James: Dudley Laws stung and inspired a - TopicsExpress



          

James: Dudley Laws stung and inspired a generation _____________ Dudley Laws is easier to deal with today. A warrior on Toronto’s front lines for justice has taken his rest. Easier for white folks to acknowledge. Easier for the police to recognize. Easier for black folk to embrace. Easier for Toronto to understand. Laws lies in a Toronto morgue, his unrelenting voice stilled by disease and death after 76 years of intractable vigilance and action against racism and injustice. “No justice, no peace,” Brother Dudley repeated, until it became a rallying cry. His causes were just; maybe he’s found peace.
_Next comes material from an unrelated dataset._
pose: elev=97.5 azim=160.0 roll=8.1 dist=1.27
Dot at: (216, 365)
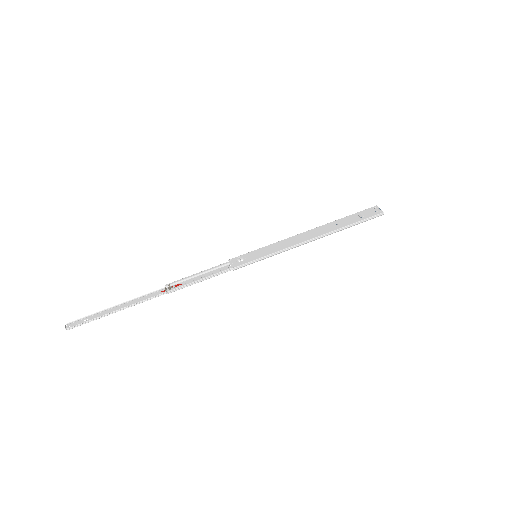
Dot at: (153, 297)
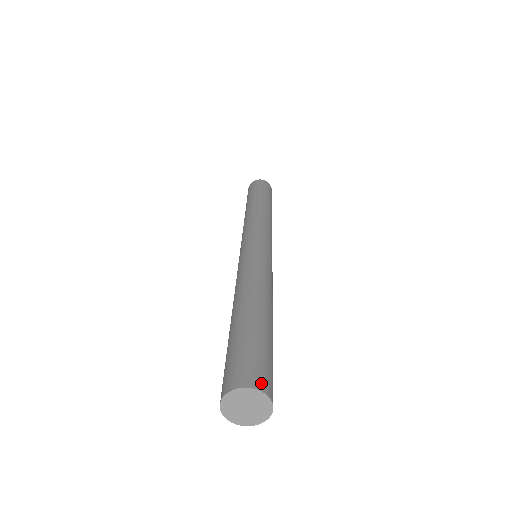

Laws’ words stung and unsettled so many during Toronto’s most tumultuous times in the late ’70s and 1980s and early 1990s that his name singularly turned quiet conversations into raging debates and accusations and denials about anti-black racism and police brutality. And if his rhetoric didn’t disturb, his very visage did. The black beret. The graying, then white, beard. The straight back along a stiff spine. The uncompromising news clips. The nose-to-nose confrontation outside police headquarters. The young black men at his side, reminiscent of Malcolm X, Black Muslims, Black Panthers . . . quiet fire raging below controlled anger.